*Problem requirements*. Turn the stretch of the records from the line containing "尸群的前进就好像推土机一样，推到沿途的所有建筑，片瓦不剩。" through the line containing "在我睡觉的时候，它们的脚步声也回荡在我的梦里。" into a JSON list of strings, one string per line with blank lines skipped. Both of those lines belong in the list.

── Exercise data

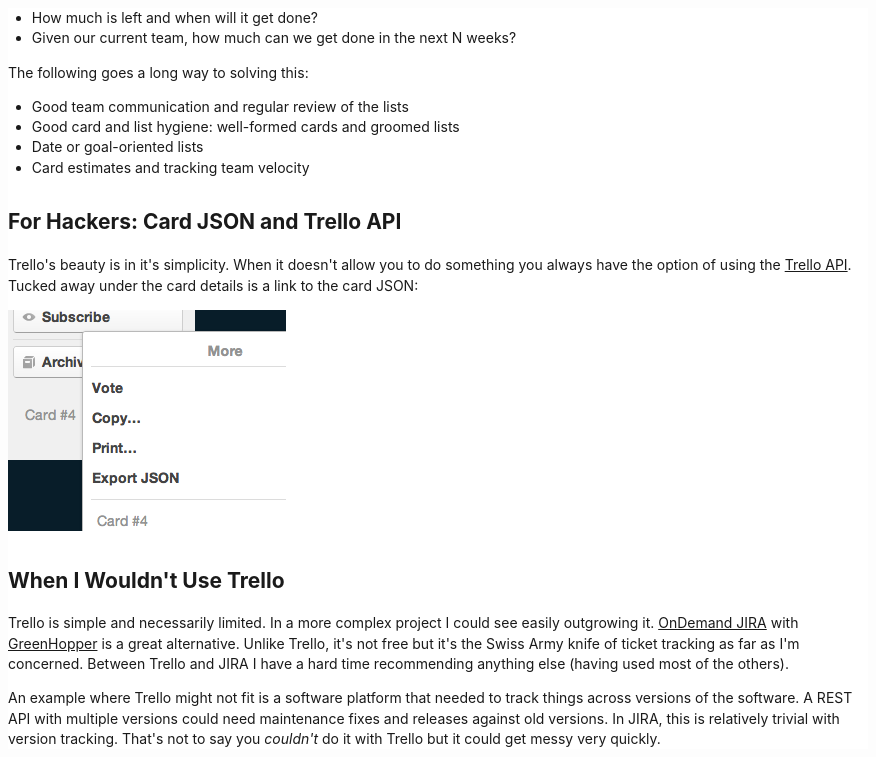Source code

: * How much is left and when will it get done?
* Given our current team, how much can we get done in the next N weeks?

The following goes a long way to solving this:

* Good team communication and regular review of the lists
* Good card and list hygiene: well-formed cards and groomed lists
* Date or goal-oriented lists
* Card estimates and tracking team velocity

## For Hackers: Card JSON and Trello API

Trello's beauty is in it's simplicity. When it doesn't allow you to do something you always have the option of using the [Trello API](https://trello.com/docs/api/index.html). Tucked away under the card details is a link to the card JSON:

![Trello card JSON](/images/trello/card-json.png)

## When I Wouldn't Use Trello

Trello is simple and necessarily limited. In a more complex project I could see easily outgrowing it. [OnDemand JIRA](http://www.atlassian.com/software/jira/overview/) with [GreenHopper](http://www.atlassian.com/software/greenhopper/overview) is a great alternative. Unlike Trello, it's not free but it's the Swiss Army knife of ticket tracking as far as I'm concerned. Between Trello and JIRA I have a hard time recommending anything else (having used most of the others).

An example where Trello might not fit is a software platform that needed to track things across versions of the software. A REST API with multiple versions could need maintenance fixes and releases against old versions. In JIRA, this is relatively trivial with version tracking. That's not to say you _couldn't_ do it with Trello but it could get messy very quickly.

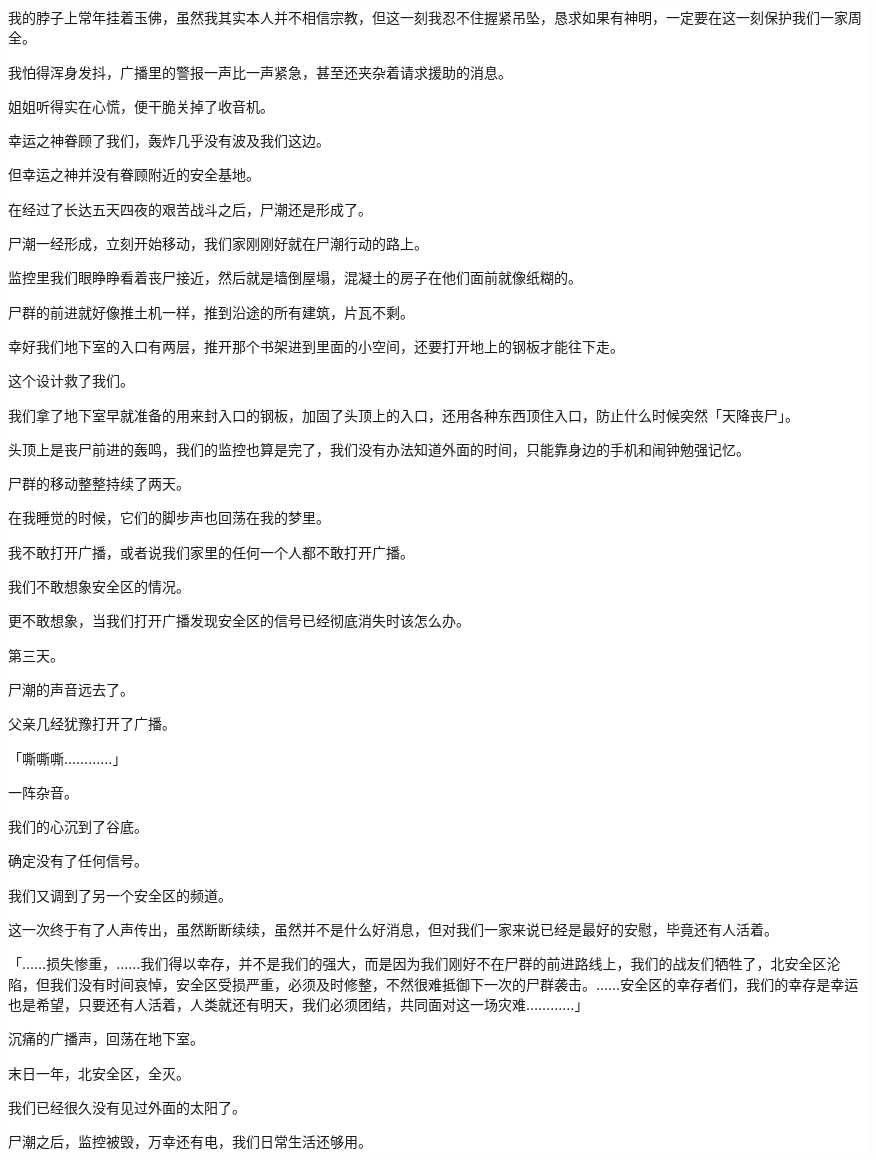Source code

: 我的脖子上常年挂着玉佛，虽然我其实本人并不相信宗教，但这一刻我忍不住握紧吊坠，恳求如果有神明，一定要在这一刻保护我们一家周全。

我怕得浑身发抖，广播里的警报一声比一声紧急，甚至还夹杂着请求援助的消息。

姐姐听得实在心慌，便干脆关掉了收音机。

幸运之神眷顾了我们，轰炸几乎没有波及我们这边。

但幸运之神并没有眷顾附近的安全基地。

在经过了长达五天四夜的艰苦战斗之后，尸潮还是形成了。

尸潮一经形成，立刻开始移动，我们家刚刚好就在尸潮行动的路上。

监控里我们眼睁睁看着丧尸接近，然后就是墙倒屋塌，混凝土的房子在他们面前就像纸糊的。

尸群的前进就好像推土机一样，推到沿途的所有建筑，片瓦不剩。

幸好我们地下室的入口有两层，推开那个书架进到里面的小空间，还要打开地上的钢板才能往下走。

这个设计救了我们。

我们拿了地下室早就准备的用来封入口的钢板，加固了头顶上的入口，还用各种东西顶住入口，防止什么时候突然「天降丧尸」。

头顶上是丧尸前进的轰鸣，我们的监控也算是完了，我们没有办法知道外面的时间，只能靠身边的手机和闹钟勉强记忆。

尸群的移动整整持续了两天。

在我睡觉的时候，它们的脚步声也回荡在我的梦里。

我不敢打开广播，或者说我们家里的任何一个人都不敢打开广播。

我们不敢想象安全区的情况。

更不敢想象，当我们打开广播发现安全区的信号已经彻底消失时该怎么办。

第三天。

尸潮的声音远去了。

父亲几经犹豫打开了广播。

「嘶嘶嘶…………」

一阵杂音。

我们的心沉到了谷底。

确定没有了任何信号。

我们又调到了另一个安全区的频道。

这一次终于有了人声传出，虽然断断续续，虽然并不是什么好消息，但对我们一家来说已经是最好的安慰，毕竟还有人活着。

「……损失惨重，……我们得以幸存，并不是我们的强大，而是因为我们刚好不在尸群的前进路线上，我们的战友们牺牲了，北安全区沦陷，但我们没有时间哀悼，安全区受损严重，必须及时修整，不然很难抵御下一次的尸群袭击。……安全区的幸存者们，我们的幸存是幸运也是希望，只要还有人活着，人类就还有明天，我们必须团结，共同面对这一场灾难…………」

沉痛的广播声，回荡在地下室。

末日一年，北安全区，全灭。

我们已经很久没有见过外面的太阳了。

尸潮之后，监控被毁，万幸还有电，我们日常生活还够用。
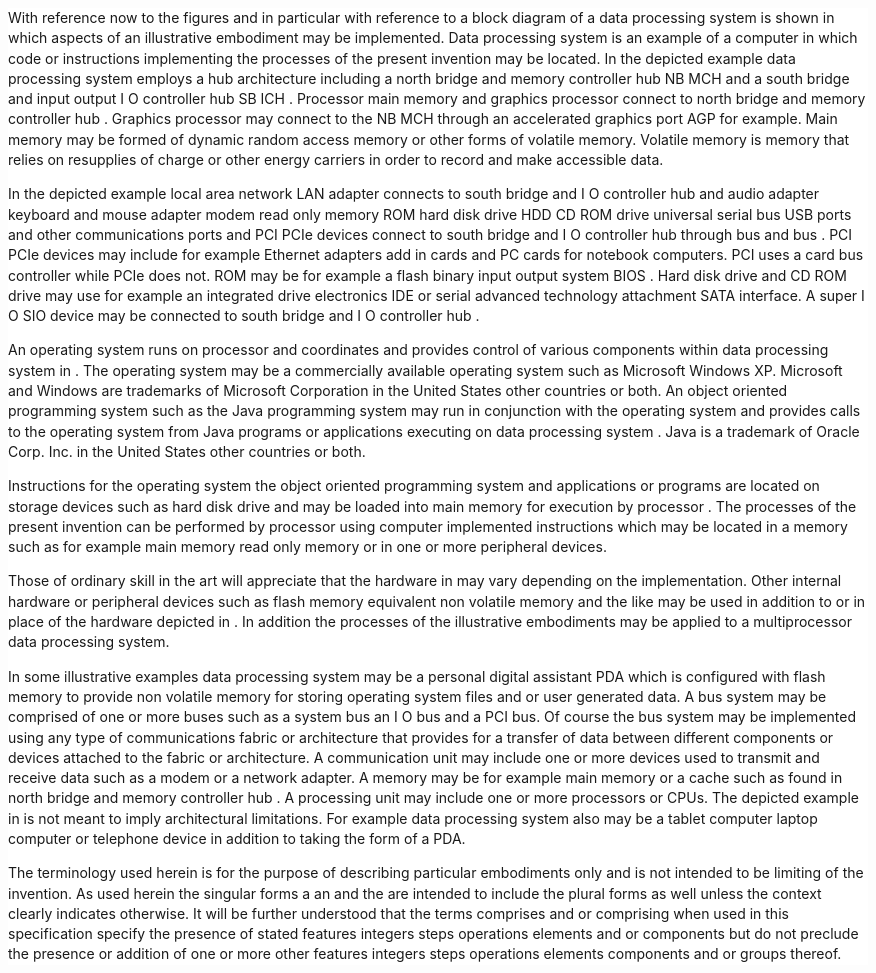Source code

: With reference now to the figures and in particular with reference to a block diagram of a data processing system is shown in which aspects of an illustrative embodiment may be implemented. Data processing system is an example of a computer in which code or instructions implementing the processes of the present invention may be located. In the depicted example data processing system employs a hub architecture including a north bridge and memory controller hub NB MCH and a south bridge and input output I O controller hub SB ICH . Processor main memory and graphics processor connect to north bridge and memory controller hub . Graphics processor may connect to the NB MCH through an accelerated graphics port AGP for example. Main memory may be formed of dynamic random access memory or other forms of volatile memory. Volatile memory is memory that relies on resupplies of charge or other energy carriers in order to record and make accessible data.

In the depicted example local area network LAN adapter connects to south bridge and I O controller hub and audio adapter keyboard and mouse adapter modem read only memory ROM hard disk drive HDD CD ROM drive universal serial bus USB ports and other communications ports and PCI PCIe devices connect to south bridge and I O controller hub through bus and bus . PCI PCIe devices may include for example Ethernet adapters add in cards and PC cards for notebook computers. PCI uses a card bus controller while PCIe does not. ROM may be for example a flash binary input output system BIOS . Hard disk drive and CD ROM drive may use for example an integrated drive electronics IDE or serial advanced technology attachment SATA interface. A super I O SIO device may be connected to south bridge and I O controller hub .

An operating system runs on processor and coordinates and provides control of various components within data processing system in . The operating system may be a commercially available operating system such as Microsoft Windows XP. Microsoft and Windows are trademarks of Microsoft Corporation in the United States other countries or both. An object oriented programming system such as the Java programming system may run in conjunction with the operating system and provides calls to the operating system from Java programs or applications executing on data processing system . Java is a trademark of Oracle Corp. Inc. in the United States other countries or both.

Instructions for the operating system the object oriented programming system and applications or programs are located on storage devices such as hard disk drive and may be loaded into main memory for execution by processor . The processes of the present invention can be performed by processor using computer implemented instructions which may be located in a memory such as for example main memory read only memory or in one or more peripheral devices.

Those of ordinary skill in the art will appreciate that the hardware in may vary depending on the implementation. Other internal hardware or peripheral devices such as flash memory equivalent non volatile memory and the like may be used in addition to or in place of the hardware depicted in . In addition the processes of the illustrative embodiments may be applied to a multiprocessor data processing system.

In some illustrative examples data processing system may be a personal digital assistant PDA which is configured with flash memory to provide non volatile memory for storing operating system files and or user generated data. A bus system may be comprised of one or more buses such as a system bus an I O bus and a PCI bus. Of course the bus system may be implemented using any type of communications fabric or architecture that provides for a transfer of data between different components or devices attached to the fabric or architecture. A communication unit may include one or more devices used to transmit and receive data such as a modem or a network adapter. A memory may be for example main memory or a cache such as found in north bridge and memory controller hub . A processing unit may include one or more processors or CPUs. The depicted example in is not meant to imply architectural limitations. For example data processing system also may be a tablet computer laptop computer or telephone device in addition to taking the form of a PDA.

The terminology used herein is for the purpose of describing particular embodiments only and is not intended to be limiting of the invention. As used herein the singular forms a an and the are intended to include the plural forms as well unless the context clearly indicates otherwise. It will be further understood that the terms comprises and or comprising when used in this specification specify the presence of stated features integers steps operations elements and or components but do not preclude the presence or addition of one or more other features integers steps operations elements components and or groups thereof.
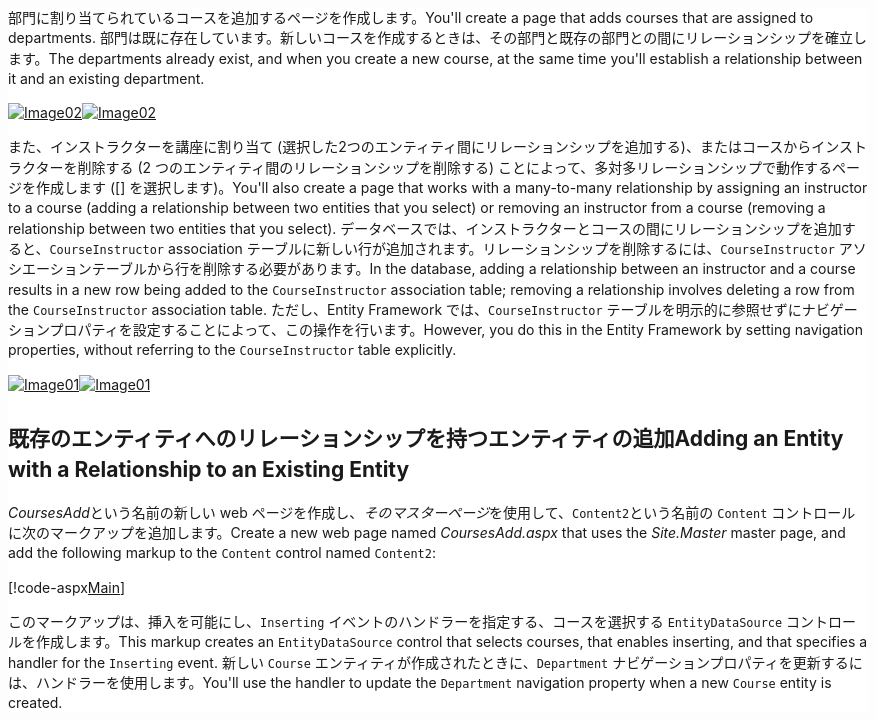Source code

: <span data-ttu-id="2fb89-112">部門に割り当てられているコースを追加するページを作成します。</span><span class="sxs-lookup"><span data-stu-id="2fb89-112">You'll create a page that adds courses that are assigned to departments.</span></span> <span data-ttu-id="2fb89-113">部門は既に存在しています。新しいコースを作成するときは、その部門と既存の部門との間にリレーションシップを確立します。</span><span class="sxs-lookup"><span data-stu-id="2fb89-113">The departments already exist, and when you create a new course, at the same time you'll establish a relationship between it and an existing department.</span></span>

<span data-ttu-id="2fb89-114">[![Image02](the-entity-framework-and-aspnet-getting-started-part-5/_static/image2.png)](the-entity-framework-and-aspnet-getting-started-part-5/_static/image1.png)</span><span class="sxs-lookup"><span data-stu-id="2fb89-114">[![Image02](the-entity-framework-and-aspnet-getting-started-part-5/_static/image2.png)](the-entity-framework-and-aspnet-getting-started-part-5/_static/image1.png)</span></span>

<span data-ttu-id="2fb89-115">また、インストラクターを講座に割り当て (選択した2つのエンティティ間にリレーションシップを追加する)、またはコースからインストラクターを削除する (2 つのエンティティ間のリレーションシップを削除する) ことによって、多対多リレーションシップで動作するページを作成します ([] を選択します)。</span><span class="sxs-lookup"><span data-stu-id="2fb89-115">You'll also create a page that works with a many-to-many relationship by assigning an instructor to a course (adding a relationship between two entities that you select) or removing an instructor from a course (removing a relationship between two entities that you select).</span></span> <span data-ttu-id="2fb89-116">データベースでは、インストラクターとコースの間にリレーションシップを追加すると、`CourseInstructor` association テーブルに新しい行が追加されます。リレーションシップを削除するには、`CourseInstructor` アソシエーションテーブルから行を削除する必要があります。</span><span class="sxs-lookup"><span data-stu-id="2fb89-116">In the database, adding a relationship between an instructor and a course results in a new row being added to the `CourseInstructor` association table; removing a relationship involves deleting a row from the `CourseInstructor` association table.</span></span> <span data-ttu-id="2fb89-117">ただし、Entity Framework では、`CourseInstructor` テーブルを明示的に参照せずにナビゲーションプロパティを設定することによって、この操作を行います。</span><span class="sxs-lookup"><span data-stu-id="2fb89-117">However, you do this in the Entity Framework by setting navigation properties, without referring to the `CourseInstructor` table explicitly.</span></span>

<span data-ttu-id="2fb89-118">[![Image01](the-entity-framework-and-aspnet-getting-started-part-5/_static/image4.png)](the-entity-framework-and-aspnet-getting-started-part-5/_static/image3.png)</span><span class="sxs-lookup"><span data-stu-id="2fb89-118">[![Image01](the-entity-framework-and-aspnet-getting-started-part-5/_static/image4.png)](the-entity-framework-and-aspnet-getting-started-part-5/_static/image3.png)</span></span>

## <a name="adding-an-entity-with-a-relationship-to-an-existing-entity"></a><span data-ttu-id="2fb89-119">既存のエンティティへのリレーションシップを持つエンティティの追加</span><span class="sxs-lookup"><span data-stu-id="2fb89-119">Adding an Entity with a Relationship to an Existing Entity</span></span>

<span data-ttu-id="2fb89-120">*CoursesAdd*という名前の新しい web ページを作成し、*そのマスターページ*を使用して、`Content2`という名前の `Content` コントロールに次のマークアップを追加します。</span><span class="sxs-lookup"><span data-stu-id="2fb89-120">Create a new web page named *CoursesAdd.aspx* that uses the *Site.Master* master page, and add the following markup to the `Content` control named `Content2`:</span></span>

[!code-aspx[Main](the-entity-framework-and-aspnet-getting-started-part-5/samples/sample1.aspx)]

<span data-ttu-id="2fb89-121">このマークアップは、挿入を可能にし、`Inserting` イベントのハンドラーを指定する、コースを選択する `EntityDataSource` コントロールを作成します。</span><span class="sxs-lookup"><span data-stu-id="2fb89-121">This markup creates an `EntityDataSource` control that selects courses, that enables inserting, and that specifies a handler for the `Inserting` event.</span></span> <span data-ttu-id="2fb89-122">新しい `Course` エンティティが作成されたときに、`Department` ナビゲーションプロパティを更新するには、ハンドラーを使用します。</span><span class="sxs-lookup"><span data-stu-id="2fb89-122">You'll use the handler to update the `Department` navigation property when a new `Course` entity is created.</span></span>
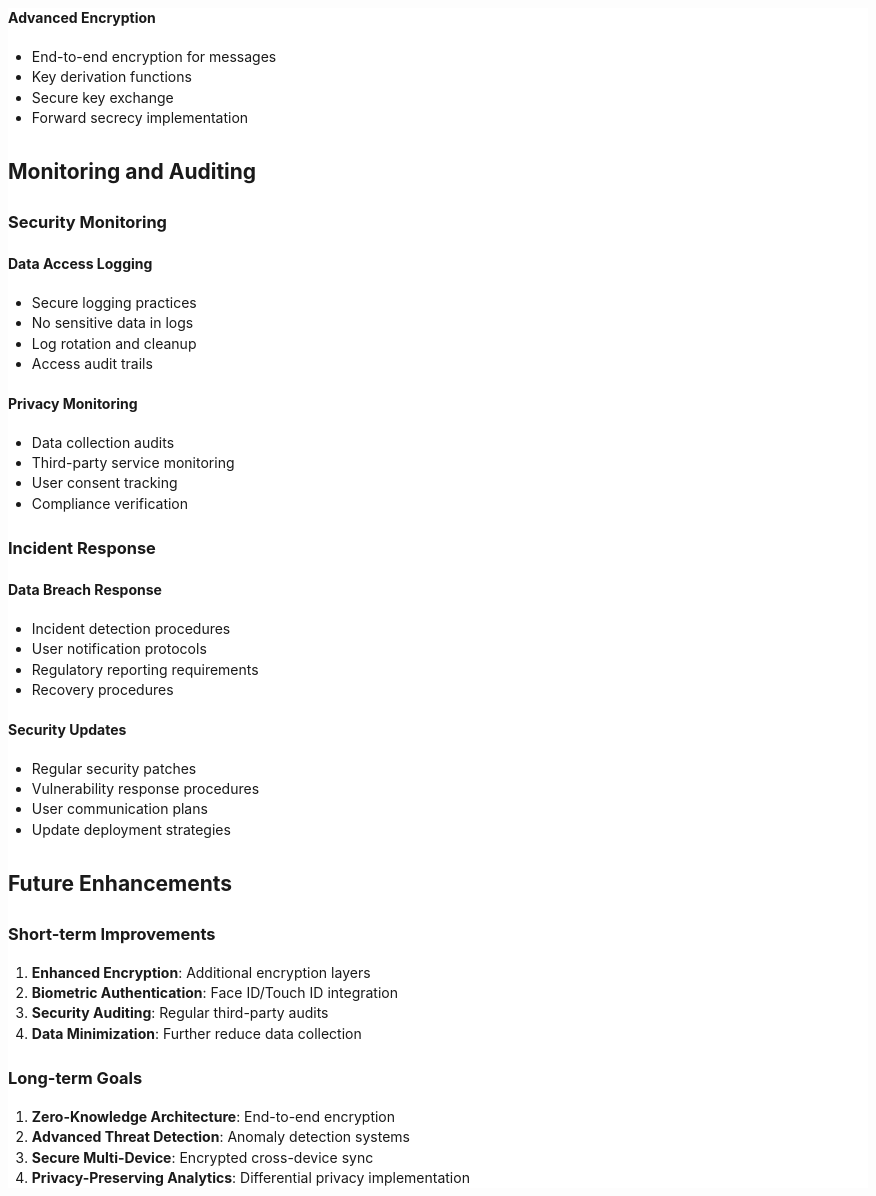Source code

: #### Advanced Encryption
- End-to-end encryption for messages
- Key derivation functions
- Secure key exchange
- Forward secrecy implementation

## Monitoring and Auditing

### Security Monitoring

#### Data Access Logging
- Secure logging practices
- No sensitive data in logs
- Log rotation and cleanup
- Access audit trails

#### Privacy Monitoring
- Data collection audits
- Third-party service monitoring
- User consent tracking
- Compliance verification

### Incident Response

#### Data Breach Response
- Incident detection procedures
- User notification protocols
- Regulatory reporting requirements
- Recovery procedures

#### Security Updates
- Regular security patches
- Vulnerability response procedures
- User communication plans
- Update deployment strategies

## Future Enhancements

### Short-term Improvements

1. **Enhanced Encryption**: Additional encryption layers
2. **Biometric Authentication**: Face ID/Touch ID integration
3. **Security Auditing**: Regular third-party audits
4. **Data Minimization**: Further reduce data collection

### Long-term Goals

1. **Zero-Knowledge Architecture**: End-to-end encryption
2. **Advanced Threat Detection**: Anomaly detection systems
3. **Secure Multi-Device**: Encrypted cross-device sync
4. **Privacy-Preserving Analytics**: Differential privacy implementation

────

*Answer to this exercise*.
[
  "尸群的前进就好像推土机一样，推到沿途的所有建筑，片瓦不剩。",
  "幸好我们地下室的入口有两层，推开那个书架进到里面的小空间，还要打开地上的钢板才能往下走。",
  "这个设计救了我们。",
  "我们拿了地下室早就准备的用来封入口的钢板，加固了头顶上的入口，还用各种东西顶住入口，防止什么时候突然「天降丧尸」。",
  "头顶上是丧尸前进的轰鸣，我们的监控也算是完了，我们没有办法知道外面的时间，只能靠身边的手机和闹钟勉强记忆。",
  "尸群的移动整整持续了两天。",
  "在我睡觉的时候，它们的脚步声也回荡在我的梦里。"
]